Un trio de tête prometteur dans les nouvelles variétés

« De nouvelles variétés inscrites en 2018 apparaissent productives dans notre réseau d’essais de la campagne passée. Nous avons un trio de tête avec ES Capello (Euralis Semences), Cadran (RAGT Semences) et LG Acropole (Limagrain). Avec un résultat à plus de 106 % dans le regroupement national, ES Capello est très prometteuse pour une première année de culture, remarque Arnaud Van Boxsom, Terres Inovia. Dans les regroupements régionaux, la variété s’est montrée performante partout, sauf dans le Sud. Cadran (104,5) a également de très bons résultats. Elle montre une bonne vigueur à l’automne mais attention à l’élongation automnale. » LG Acropole (104,4) arrive juste derrière en termes de résultats sur le regroupement national Terres Inovia. « Elle a un petit point faible sur le phoma avec un classement sensible à confirmer », signale Arnaud Van Boxsom. D’autres variétés inscrites en 2018 montrent des niveaux aux alentours de 102 comme Allesandro KWS, Addition, Feliciano, SY Mateo ou LG Amplitude. Certaines montrent une forte variabilité de résultats entre régions. Enfin, les valeurs sûres que sont Temptation et LG Architect inscrites les années précédentes tiennent encore la route après deux à trois ans d’inscription. La durée de vie d’une variété de colza est dorénavant de l’ordre de trois ans.

Quant aux nouvelles variétés inscrites en 2019 en France, leur nombre s’élève à dix-huit dont treize hybrides classiques.
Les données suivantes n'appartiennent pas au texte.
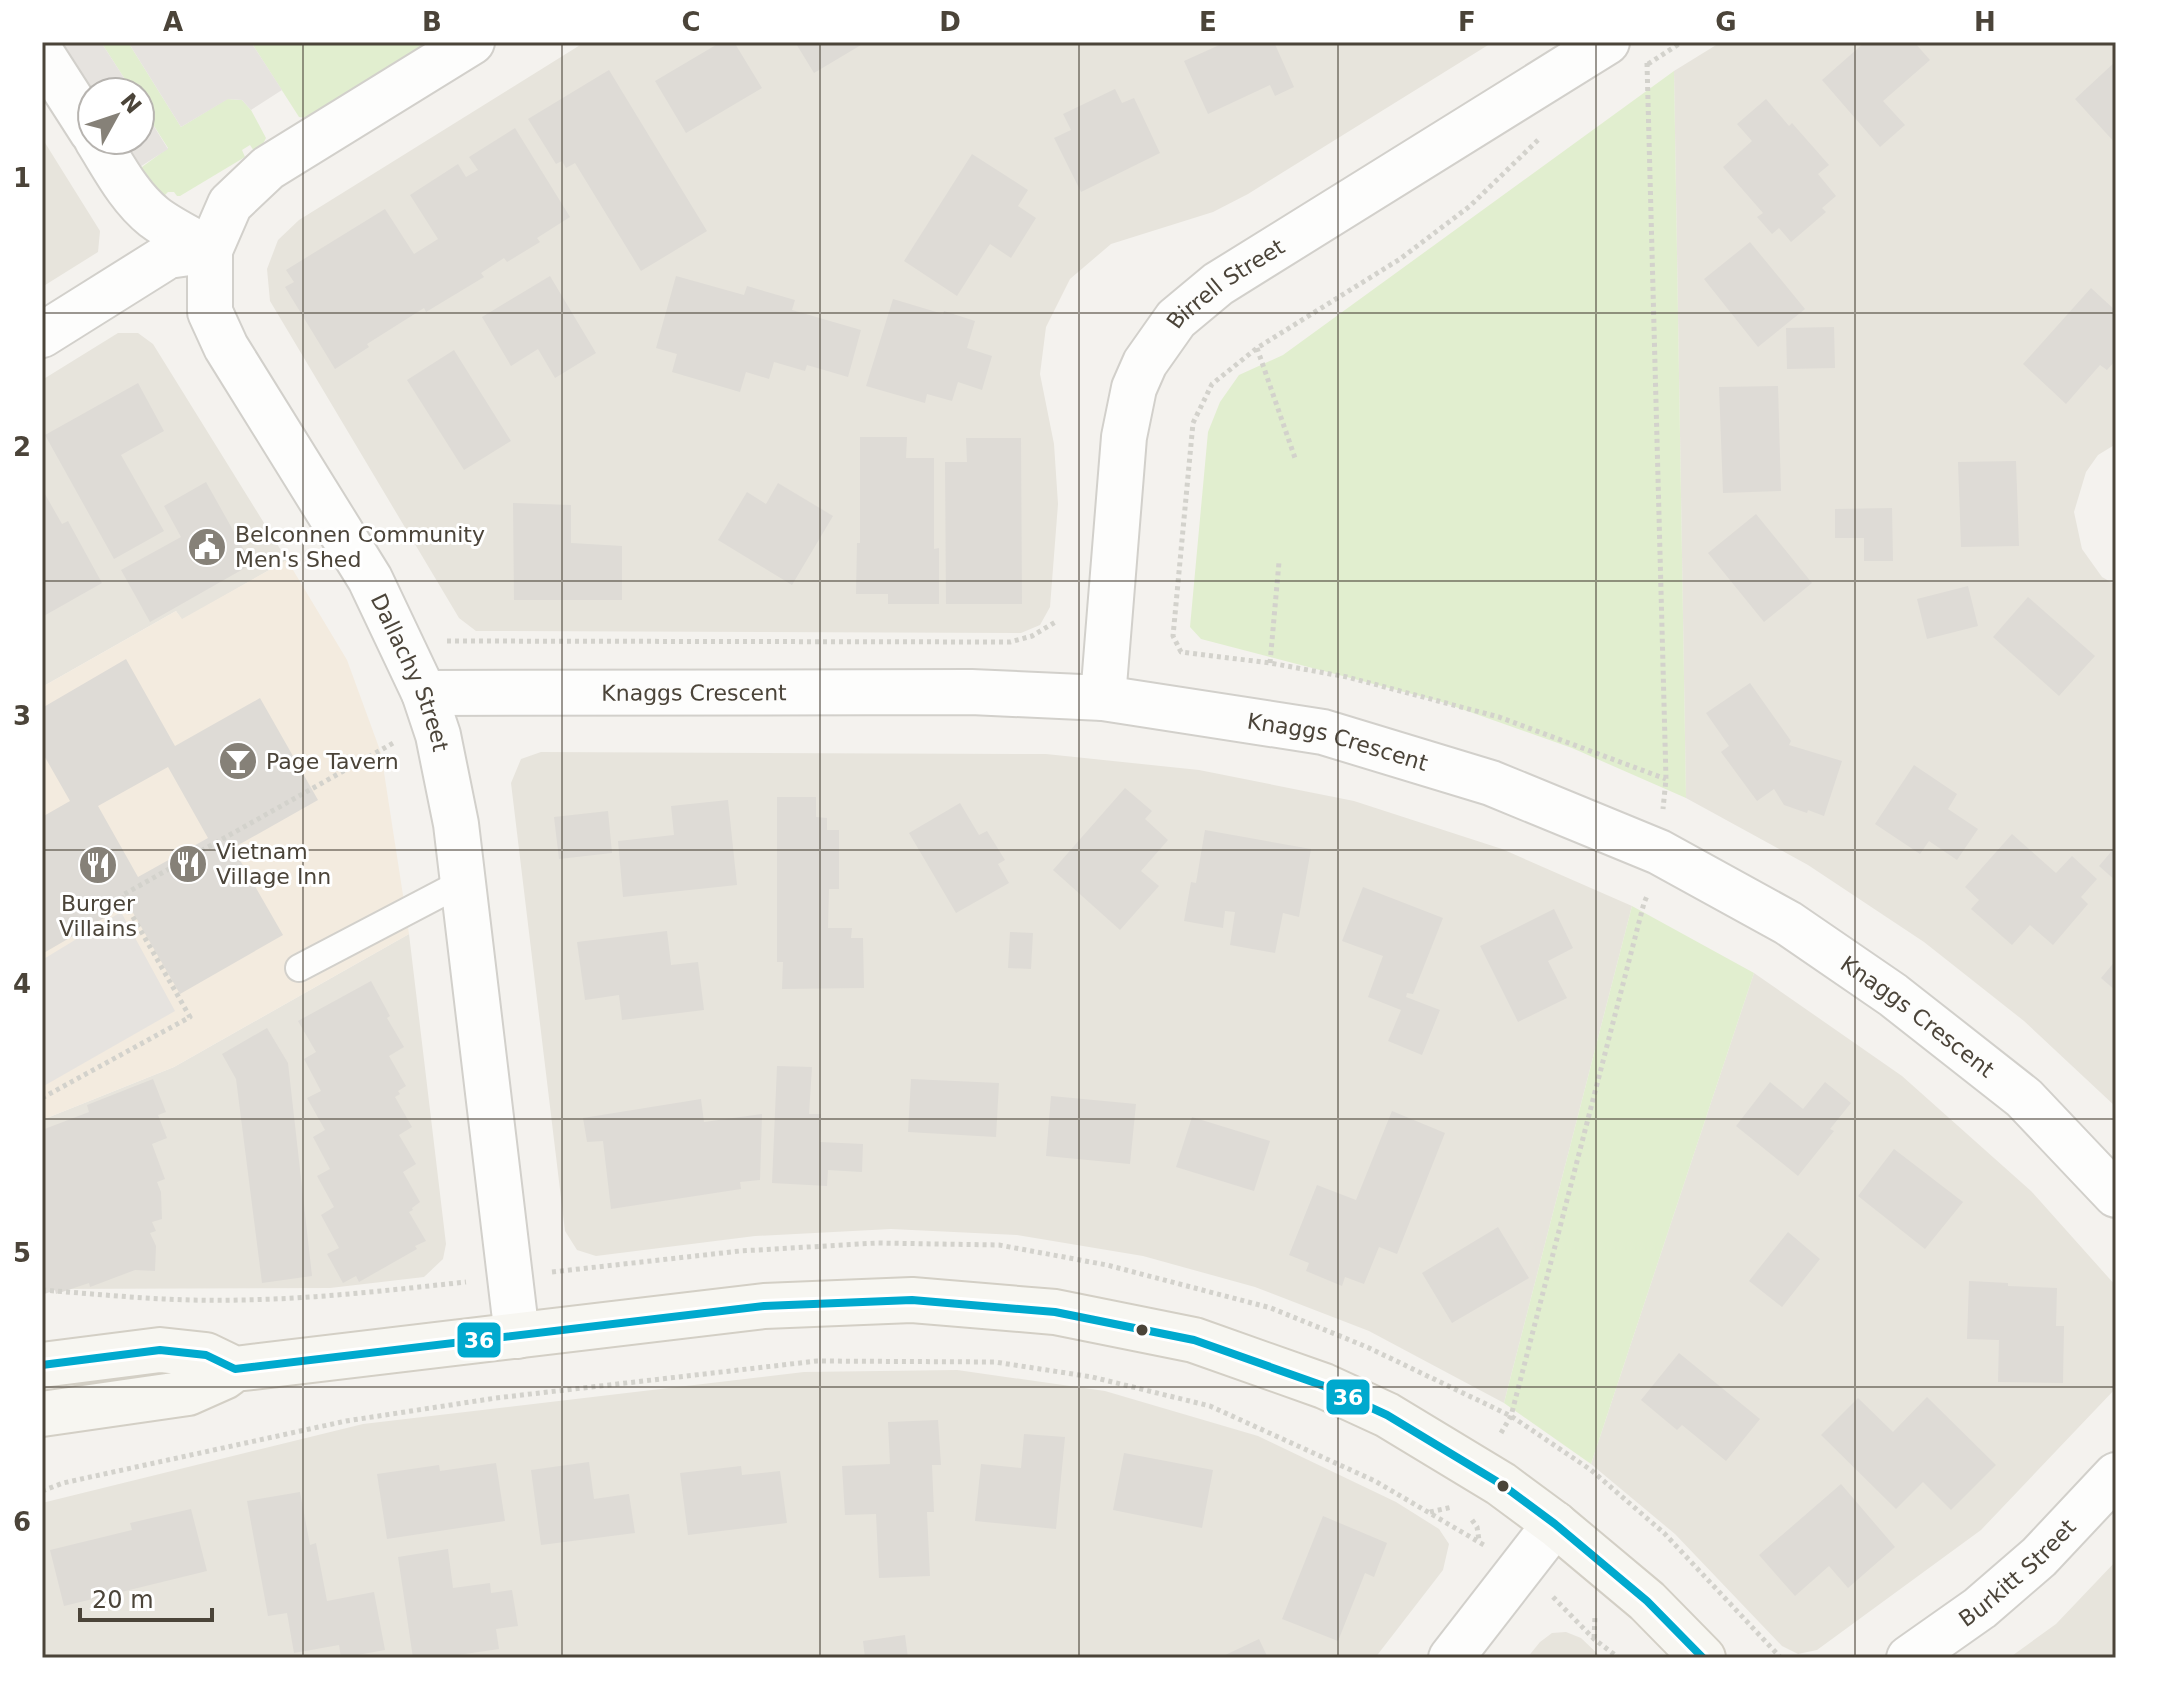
<svg xmlns="http://www.w3.org/2000/svg" width="2158" height="1700" font-family="'DejaVu Sans',sans-serif">
<style>
.residential{fill:#e7e4dc}
.commercial{fill:#f3ebdf}
.green{fill:#e1eecf}
.parking{fill:#e6e3df}
.building{fill:#dedbd6;fill-rule:evenodd}
.lines{fill:none;stroke-linecap:round;stroke-linejoin:round}
.lane-casing{stroke:#d2d0cb;stroke-width:30}
.street-casing{stroke:#d2d0cb;stroke-width:48}
.secondary-casing{stroke:#d3cfc5;stroke-width:48}
.path{stroke:#d3d2cc;stroke-width:5;stroke-dasharray:4 4;stroke-linecap:butt}
.lane{stroke:#fdfdfc;stroke-width:26}
.street{stroke:#fdfdfc;stroke-width:44}
.secondary{stroke:#f7f6f1;stroke-width:44}
.bus-1-casing{stroke:#fff;stroke-width:14}
.bus-1{stroke:#00a9ce;stroke-width:8}
.grid{fill:none;stroke:#4b4439;stroke-width:2;stroke-opacity:0.55}
.bus-dot{fill:#4b4439;stroke:#fff;stroke-width:3}
.labels{text-anchor:middle;dominant-baseline:central;stroke-width:6;stroke-linejoin:round;paint-order:stroke}
.street-label{font-size:22px;fill:#4b4439;stroke:#fff}
.poi-label{font-size:22px;fill:#4b4439;stroke:#fff;text-anchor:start}
.line-badge{stroke:#fff;stroke-width:3}
.badge-label{font-size:22px;text-anchor:middle;font-weight:bold;fill:#fff}
.neatline{fill:none;stroke:#4b4439;stroke-width:3}
.grid-label{font-size:26px;text-anchor:middle;font-weight:bold;fill:#4b4439}
</style>
<rect width="100%" height="100%" fill="#f4f2ee"/>
<!-- residential -->
<path class="residential" d="M585,42H1493L1248,194L1213,212L1111,244L1070,279L1046,327L1040,374L1054,444L1058,504L1050,607L1040,625L1021,633L476,631L459,618L270,301L267,269L278,240L299,220Z
M1721,42H2116V444L2098,455L2086,472L2074,512L2082,549L2102,577L2116,585V1107L2024,1021L1924,942L1808,865L1686,798L1674,71Z
M42,138L100,231L98,252L42,287Z
M118,333H138L153,344L287,560L182,620L176,611L42,687V380Z
M541,752L1046,754L1199,770L1354,801L1502,849L1632,906L1504,1403L1369,1331L1255,1287L1143,1256L1017,1235L891,1229L755,1236L596,1256L577,1250L565,1231L511,783L521,759Z
M409,934L446,1244L443,1259L424,1277L330,1288L42,1289V1120L174,1067Z
M1754,973L1902,1076L2031,1191L2116,1286V1388L1981,1530L1817,1650L1798,1654L1782,1646L1675,1534L1591,1464Z
M957,1370L1105,1391L1258,1436L1396,1502L1439,1529L1449,1544L1443,1570L1375,1658H42V1503L363,1424L804,1372Z
M2116,1561V1658H2009L2056,1624Z
M1566,1632L1581,1638L1602,1658H1527L1540,1642L1552,1633Z"/>
<!-- commercial -->
<path class="commercial" d="M287,560L347,660L381,753L409,934L174,1067L42,1120V687L176,611L182,619Z"/>
<!-- green -->
<path class="green" d="M101,42H128L181,127L227,99L242,100L251,110L266,138L262,146L254,151L250,145L242,150L245,157L180,196H177L174,192H168L165,195L158,193L141,174L142,167L168,148L140,104V92H133Z
M251,42H429L306,118L299,117Z
M1674,71L1686,798L1572,748L1439,701L1201,639L1190,627L1208,432L1220,402L1239,375L1283,355Z
M1632,906L1754,973L1591,1464L1504,1403Z"/>
<!-- parking -->
<path class="parking" d="M42,42H101L133,92H92Z
M128,42H251L282,90L251,110L242,100L228,99L181,127Z
M140,104L168,149L121,179L97,140H140Z
M121,912L175,1011L42,1087V960Z"/>
<!-- building -->
<path class="building" d="M721,42H734L762,88L686,133L655,81Z
M795,42H866L814,73Z
M1226,42H1274L1294,87L1275,96L1270,85L1208,114L1184,61Z
M1865,42H1914L1930,60L1883,101L1905,125L1880,147L1822,80Z
M2116,61V144L2075,99Z
M609,70L707,231L641,271L575,163L566,168L562,161L556,164L528,119Z
M1115,89L1122,103L1134,98L1160,153L1081,192L1054,138L1071,130L1063,114Z
M1766,99L1789,126L1792,123L1829,165L1818,174L1836,196L1822,208L1826,212L1791,242L1779,228L1772,234L1757,217L1763,213L1723,167L1752,141L1737,124Z
M515,128L570,217L537,238L540,242L507,262L504,258L481,273L484,277L426,312L424,308L367,344L369,347L335,369L285,287L294,282L286,270L385,209L414,254L438,239L410,195L458,164L466,177L478,170L469,157Z
M972,154L1028,190L1018,206L1036,218L1011,258L990,244L957,296L904,261Z
M1750,242L1805,309L1758,347L1704,279Z
M550,276L596,353L555,378L538,349L511,366L482,317Z
M676,276L744,295L747,286L795,300L792,310L861,330L848,377L807,365L805,371L774,362L769,379L746,372L740,392L672,372L677,354L656,348Z
M2091,288L2116,311V360L2107,370L2100,365L2066,404L2023,364Z
M893,299L943,314L944,311L975,321L967,348L992,356L982,390L958,382L952,401L927,394L925,403L866,386Z
M1834,327L1835,368L1787,369L1786,328Z
M454,350L511,441L464,470L407,380Z
M138,383L164,431L121,455L164,531L114,559L45,435Z
M1778,386L1781,491L1723,493L1719,387Z
M860,437H907L906,458H934V549L939,548V604H888V594H856L857,543H860Z
M966,438H1021L1022,604H946L945,462H967Z
M2016,461L2019,546L1961,547L1958,462Z
M206,482L252,564L150,622L121,570L181,537L164,506Z
M778,483L833,516L792,585L718,540L747,492L766,504Z
M42,489L62,524L68,521L102,583L42,617Z
M513,503L571,505V543L622,546V600H514Z
M1892,508L1893,561H1864V538H1835V509Z
M1756,514L1812,583L1764,622L1708,553Z
M1968,586L1978,626L1927,639L1917,599Z
M2028,597L2095,656L2059,696L1993,637Z
M126,659L175,746L260,698L318,800L233,848L283,935L180,994L128,904L42,954V817L70,801L42,752V708ZM168,767L208,838L138,877L98,806Z
M1750,683L1791,741L1789,745L1842,761L1824,816L1808,810L1807,813L1784,805L1774,789L1757,801L1721,752L1729,746L1706,713Z
M1914,765L1957,794L1948,809L1978,829L1957,860L1929,841L1920,854L1875,824Z
M1125,788L1152,811L1145,819L1168,840L1141,871L1159,886L1120,930L1053,870Z
M777,797H816V817L827,818V830H839V889H829L828,928H852L851,938H863L864,988L782,989L783,962H777Z
M728,800L737,885L623,897L618,841L674,835L671,806Z
M960,803L979,835L987,831L1005,860L998,864L1009,883L956,913L909,833Z
M608,811L612,853L559,859L554,817Z
M1205,830L1311,849L1299,917L1283,913L1275,953L1230,945L1235,912L1225,911L1223,928L1184,921L1191,882L1196,883Z
M2012,834L2056,873L2072,856L2097,879L2081,897L2088,904L2053,945L2030,925L2012,945L1971,909L1979,900L1965,887Z
M2116,846V881L2099,866Z
M1363,887L1443,918L1413,994L1407,993L1406,997L1440,1010L1422,1055L1388,1041L1401,1010L1368,997L1383,956L1342,941Z
M1554,909L1573,948L1548,961L1567,998L1518,1022L1480,946Z
M667,931L671,965L698,962L704,1010L622,1020L619,995L585,1000L577,942Z
M1010,932L1033,933L1031,969L1008,968Z
M2116,960V991L2101,978Z
M371,981L390,1016L387,1018L404,1047L389,1056L406,1086L398,1091L400,1094L395,1097L412,1127L399,1135L416,1164L403,1172L420,1202L412,1208L413,1210L409,1212L426,1241L415,1246L417,1249L359,1282L356,1276L343,1283L327,1254L339,1248L321,1215L334,1207L317,1176L330,1169L313,1137L325,1130L307,1098L321,1091L304,1059L316,1052L298,1021Z
M267,1028L288,1063L312,1276L262,1283L236,1079L222,1054Z
M777,1066L812,1067L809,1114H821L820,1142L863,1144L862,1172L828,1170L827,1186L772,1183Z
M153,1079L166,1112L158,1115L167,1138L152,1144L165,1179L157,1182L161,1192L162,1219L152,1222L156,1231L150,1233L156,1246L155,1271L135,1270L90,1287L89,1283L56,1294L55,1290L42,1295V1265L45,1264L42,1255V1130L89,1112L87,1105Z
M911,1079L999,1083L996,1137L908,1132Z
M1770,1082L1803,1109L1825,1082L1851,1103L1830,1129L1834,1131L1798,1176L1736,1126Z
M1051,1096L1136,1104L1130,1164L1046,1156Z
M701,1099L704,1122L762,1114L760,1180L740,1182L741,1189L611,1209L603,1141L587,1142L583,1118Z
M1392,1111L1445,1133L1397,1254L1379,1247L1364,1284L1345,1277L1342,1286L1306,1271L1309,1263L1289,1255L1317,1185L1356,1200Z
M1192,1117L1270,1141L1254,1191L1176,1167Z
M1894,1149L1963,1202L1925,1249L1858,1196Z
M1498,1227L1529,1278L1452,1323L1422,1273Z
M1788,1232L1820,1259L1782,1307L1749,1281Z
M1969,1281L2008,1283V1286L2057,1288L2056,1326H2064L2063,1383L1998,1382L1999,1340L1967,1339Z
M1679,1353L1760,1419L1726,1461L1682,1425L1677,1430L1641,1400Z
M1927,1397L1996,1465L1951,1510L1923,1482L1896,1509L1821,1435L1858,1398L1893,1432Z
M938,1420L941,1465H932L934,1512H927L930,1576L879,1578L876,1514L845,1515L842,1466L890,1464L888,1422Z
M1024,1434L1065,1437L1056,1529L975,1521L981,1464L1021,1468Z
M1124,1453L1213,1470L1202,1528L1113,1510Z
M589,1462L594,1499L629,1494L635,1533L541,1545L531,1470Z
M496,1463L505,1521L387,1539L377,1474L439,1465L440,1471Z
M741,1466L742,1475L780,1471L787,1523L688,1535L680,1473Z
M1841,1484L1895,1547L1848,1588L1829,1566L1795,1596L1759,1555Z
M300,1492L310,1545L316,1543L327,1601L374,1592L385,1650L341,1658L339,1645L294,1653L287,1613L268,1616L247,1501Z
M191,1509L207,1571L64,1606L50,1550L132,1530L130,1523Z
M1323,1516L1387,1543L1374,1577L1365,1573L1338,1641L1282,1619Z
M448,1549L453,1588L490,1583L491,1593L512,1590L518,1626L496,1629L499,1649L438,1658H413L398,1557Z
M905,1635L908,1658H865L863,1641Z
M1259,1639L1268,1658H1219Z"/>
<g class="lines">
<!-- lane casing -->
<g class="lane-casing">
<path id="lane" d="M299,968L463,882"/>
</g>
<!-- street casing -->
<g class="street-casing">
<g id="street">
<path id="s1" d="M472,42L268,168L230,204L210,250V312L226,347L370,579L424,693L438,735L456,824L517,1336"/>
<path d="M42,54L92,132"/>
<path d="M97,140C114,167 129,197 154,217C171,230 191,239 210,250"/>
<path d="M42,335L168,256L210,250"/>
<path id="s2" d="M424,693L971,692L1103,698L1323,732L1491,783L1659,852L1788,923L1893,995L2024,1098L2116,1195"/>
<path id="s3" d="M1103,698L1124,437L1134,388L1145,363L1176,319L1218,284L1607,42"/>
<path d="M1451,1658L1555,1524"/>
<path id="s4" d="M1909,1658L1980,1608L2039,1557L2116,1475"/>
</g>
</g>
<!-- secondary casing -->
<g class="secondary-casing">
<path id="secondary" d="M42,1365L160,1350L206,1355L235,1369L764,1306L912,1300L1055,1312L1194,1340L1324,1386L1387,1415L1501,1484L1555,1524L1647,1601L1703,1658
M42,1414L188,1393L224,1377L235,1369"/>
</g>
<!-- path -->
<path class="path" d="M1647,63L1666,779L1663,809
M1648,64L1682,42
M1538,140L1470,206L1400,259L1257,348L1212,384L1193,423L1173,636L1181,652L1270,663L1347,677L1499,717L1666,779
M1257,348L1295,458
M447,641L1010,642L1032,636L1057,621
M1270,663L1279,562
M42,1098L190,1017L121,896L395,742
M552,1272L740,1251L877,1243L999,1245L1107,1265L1271,1308L1367,1347L1511,1416L1591,1470L1664,1533L1781,1658
M42,1290C108,1295 173,1302 239,1300C315,1299 391,1290 466,1282
M1501,1433L1511,1416L1644,903L1647,896
M42,1491L63,1483L346,1421L496,1398L817,1361L995,1362L1092,1377L1210,1406L1375,1481L1484,1545
M1430,1512L1452,1507
M1472,1520L1477,1527L1479,1540
M1553,1597L1594,1639L1619,1658
M1594,1638L1595,1616"/>
<!-- lane -->
<use href="#lane" class="lane"/>
<!-- street -->
<use href="#street" class="street"/>
<!-- secondary -->
<use href="#secondary" class="secondary"/>
<!-- bus-1 casing -->
<g class="bus-1-casing">
<path id="bus-1" d="M42,1365L160,1350L206,1355L235,1369L764,1306L912,1300L1055,1312L1194,1340L1324,1386L1387,1415L1501,1484L1555,1524L1647,1601L1703,1658"/>
</g>
<!-- bus-1 -->
<use href="#bus-1" class="bus-1"/>
</g>
<!-- grid -->
<path class="grid" d="M303,42V1658M562,42V1658M820,42V1658M1079,42V1658M1338,42V1658M1596,42V1658M1855,42V1658M42,313H2116M42,581H2116M42,850H2116M42,1119H2116M42,1387H2116"/>
<!-- icons -->
<defs>
<g id="civic-disc" transform="scale(2)"><circle r="9.5" fill="#868178" stroke="#fff"/><path d="M-.6-6.5H3V-4.5H.6V-3L4-1V1h2V6H-6V1h2V-1L-.6-3ZM-1.2 2.5V6h2.4V2.5Z" fill="#fff"/></g>
<g id="bar-disc" transform="scale(2)"><circle r="9.5" fill="#868178" stroke="#fff"/><path d="M-6-5H6L.8 .8V4.5H3.5V6h-7V4.5H-.8V.8Z" fill="#fff"/></g>
<g id="restaurant-disc" transform="scale(2)"><circle r="9.5" fill="#868178" stroke="#fff"/><path d="M-5-6h1v4h1v-4h1v4h1v-4h1v5L-1.5 .5V6h-2V.5L-5-1ZM5-6V6H3V1.5H1.5Q1.5-4 5-6Z" fill="#fff"/></g>
</defs>
<g fill-rule="evenodd">
<use href="#civic-disc" x="207" y="547"/>
<use href="#bar-disc" x="238" y="761"/>
<use href="#restaurant-disc" x="188" y="864"/>
<use href="#restaurant-disc" x="98" y="865"/>
</g>
<!-- markers -->
<g class="bus-dot">
<circle cx="1142" cy="1330" r="7"/>
<circle cx="1503" cy="1486" r="7"/>
</g>
<g class="labels">
<!-- street labels -->
<g class="street-label">
<text stroke="none"><textPath href="#s3" startOffset="454">Birrell Street</textPath></text>
<text stroke="none"><textPath href="#s1" startOffset="818">Dallachy Street</textPath></text>
<text stroke="none"><textPath href="#s2" startOffset="270">Knaggs Crescent</textPath></text>
<text stroke="none"><textPath href="#s2" startOffset="918">Knaggs Crescent</textPath></text>
<text stroke="none"><textPath href="#s2" startOffset="1566">Knaggs Crescent</textPath></text>
<text stroke="none"><textPath href="#s4" startOffset="138">Burkitt Street</textPath></text>
</g>
<!-- poi labels -->
<g class="poi-label">
<text x="235" y="534">Belconnen Community<tspan x="235" dy="25">Men's Shed</tspan></text>
<text x="266" y="761">Page Tavern</text>
<text x="216" y="851">Vietnam<tspan x="216" dy="25">Village Inn</tspan></text>
<text x="98" y="903" text-anchor="middle">Burger<tspan x="98" dy="25">Villains</tspan></text>
</g>
</g>
<g class="line-badge">
<rect x="456" y="1321" width="46" height="38" rx="8" fill="#00a9ce"/>
<rect x="1325" y="1378" width="46" height="38" rx="8" fill="#00a9ce"/>
</g>
<g class="badge-label">
<text x="479" y="1348">36</text>
<text x="1348" y="1405">36</text>
</g>
<!-- border -->
<rect width="2158" height="1700" fill="none" stroke="#ffffff" stroke-width="88"/>
<!-- north arrow -->
<g transform="translate(116 116) rotate(50)"><circle r="38" fill="#ffffff" stroke="#b7b4b0" stroke-width="2"/>
<path d="M0-6L14 30L0 20L-14 30Z" fill="#868178"/>
<text y="-12" font-size="22" font-weight="bold" text-anchor="middle" fill="#4b4439">N</text>
</g>
<!-- scale -->
<path d="M80 1608v12h132v-12" fill="none" stroke="#4b4439" stroke-width="4"/>
<text x="92" y="1608" font-size="24" fill="#4b4439" stroke="#ffffff" stroke-width="6" paint-order="stroke">20 m</text>
<rect x="44" y="44" width="2070" height="1612" class="neatline"/>
<g class="grid-label">
<text x="173" y="31">A</text>
<text x="432" y="31">B</text>
<text x="691" y="31">C</text>
<text x="950" y="31">D</text>
<text x="1208" y="31">E</text>
<text x="1467" y="31">F</text>
<text x="1726" y="31">G</text>
<text x="1985" y="31">H</text>
<text x="22" y="187">1</text>
<text x="22" y="456">2</text>
<text x="22" y="725">3</text>
<text x="22" y="993">4</text>
<text x="22" y="1262">5</text>
<text x="22" y="1531">6</text>
</g>
</svg>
Sept d’entre eux présentent le caractère de résistance partielle au TuYV et deux dépassent 108 en cotation CTPS : LG Aviron (Limagrain) et Tempo (RAGT Semences).

Rapsodyn améliore les connaissances sur le colza et l’azote

La préoccupation de l’azote chez le colza et en particulier dans sa génétique atteint même l’Inra avec le programme de recherche Rapsodyn. Diverses ressources génétiques ont été testées sur leur comportement à l’azote. Des gènes ou régions génétiques impliqués dans l’efficacité d’utilisation de l’azote ont été identifiés. Des méthodes et outils (marqueurs moléculaires, phénotypage…) ont été développés pour accompagner les programmes de sélection de variétés se comportant mieux en situation de stress azoté. Les semenciers partenaires ont intégré ces outils et connaissances dans leurs programmes de sélection mais les retombées pour des obtentions variétales plus performantes dans la gestion de l’azote devraient attendre encore plusieurs années. Démarré en 2012 pour prendre fin en 2019, Rapsodyn a été prolongé jusqu’à la fin de l’année.